Russian TV Journalist Who Protested War On-Air Arrested

MOSCOW -- Russian TV journalist Marina Ovsyannikova, known for her live on-air antiwar protest, has been detained by police near her house in the Moscow region, she and her lawyer said on July 17.

Ovsyannikova published a post on Instagram saying she was taken to the police station in the capital's Krasnoselsky district.

She later wrote she had been charged with "discrediting the actions of the army of Russia" during an interview she gave near the Basmanny Court of Moscow in support of opposition politician Ilya Yashin, who is being held in pretrial detention for allegedly spreading false information about the Russian military.
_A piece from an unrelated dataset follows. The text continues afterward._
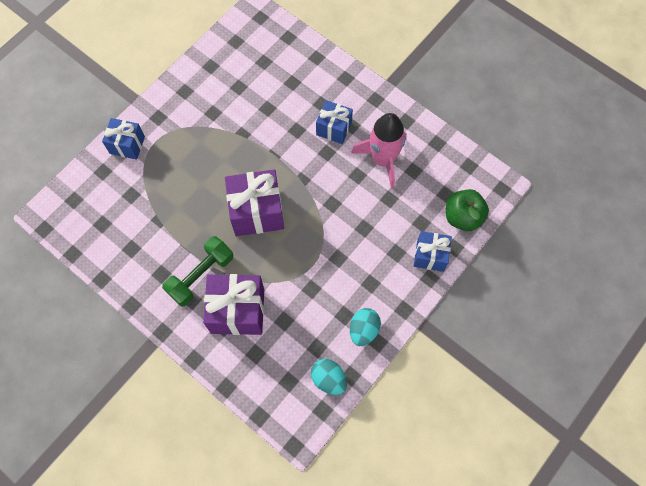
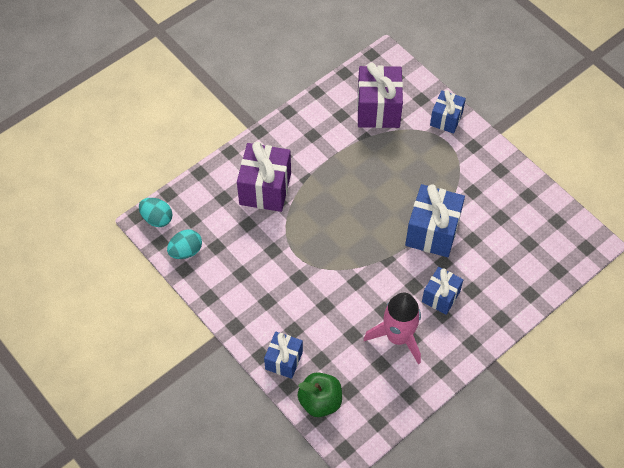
camera: 100 degrees right, 10 degrees down
(201, 275) = (305, 164): green dumbbell -> none
(257, 212) = (359, 216): purple gift -> purple gift (378, 109)
(264, 143) = (432, 232): none -> blue gift
(363, 330) = (223, 287): turquoise egg -> turquoise egg (157, 218)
Ovsyannikova last week staged a single picket against the backdrop of the Kremlin, unfurling a poster with the inscription "Putin is a murderer, his soldiers are fascists" and photos of children killed in Ukraine. She was not detained at the time.

Ovsyannikova on March 14 burst onto the set of the Vremya news program on Russia's Channel One holding a poster reading in part “Stop the war. Don’t believe propaganda. They are lying to you” in Russian. She also shouted in Russian "Stop the war. No to war."
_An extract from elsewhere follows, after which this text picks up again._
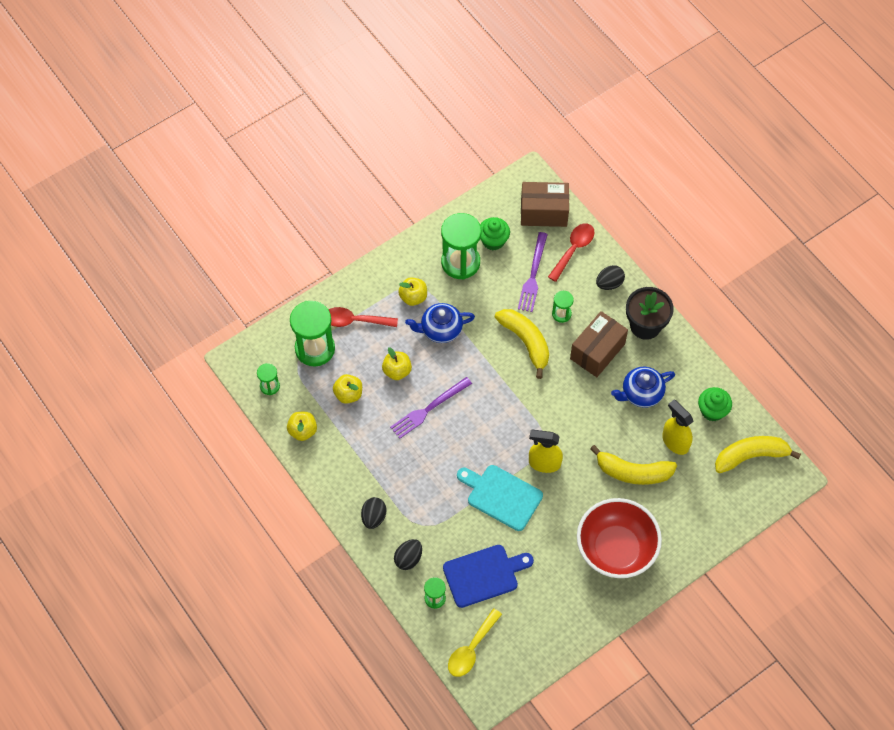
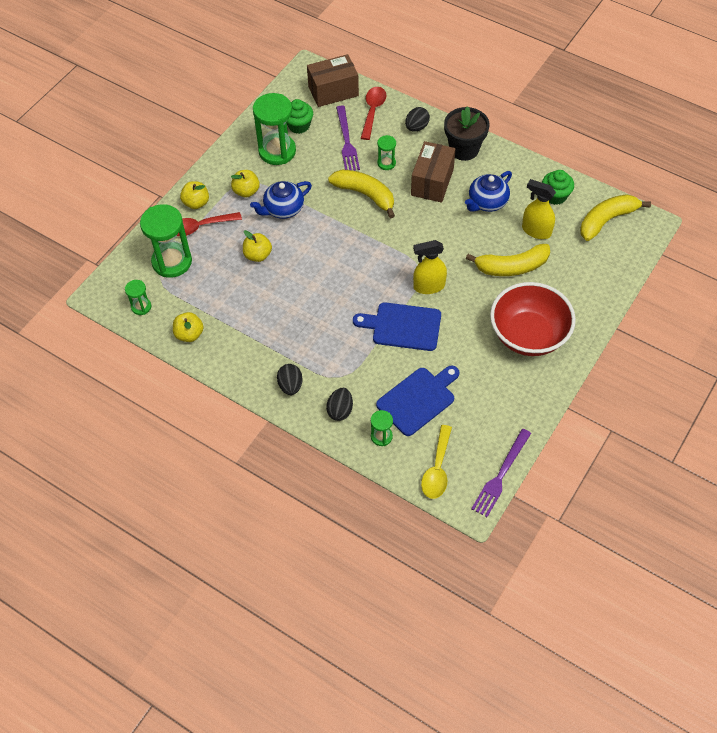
camera: 20 degrees left, 5 degrees down
(348, 394) = (220, 289): yellow apple -> yellow apple (196, 203)
(429, 409) = (301, 277): purple fork -> purple fork (501, 475)
(501, 496) = (402, 326): turquoise cutting board -> blue cutting board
Ovsyannikova, who was a producer with Channel One at the time of her protest, on April 11 published her first opinion piece in Die Welt's online edition. Titled The Russians Are Afraid, the piece discussed the consequences of her protest.

She was later detained and fined 30,000 rubles (about $500) by a court for calling for illegal protests.

Ovsyannikova resigned from Channel One and spent several months abroad, including in Ukraine, repeatedly expressing her condemnation of the war.

For three months she trained at the German edition of Die Welt. In early July, the journalist announced her return to Russia.

Russia has stepped up detentions and prosecution of journalists, activists, and others who challenge the Kremlin line on its invasion of Ukraine. The government calls it a “special operation” and not a war.

Yashin, 39, is an outspoken Kremlin critic and one of the few prominent opposition politicians still in Russia after a wave of repression against supporters of jailed opposition figure Aleksei Navalny and people who have spoken against the Russian invasion of Ukraine.

Yashin has been fined four times in recent weeks on charges of discrediting the Russian military over his open opposition to the war in Ukraine.

He said last month after his arrest on the disobedience charge that he did not exclude that a criminal case may be launched against him after he serves his jail term.

Yashin also said that the authorities are trying to force him to leave Russia, which he refuses to do.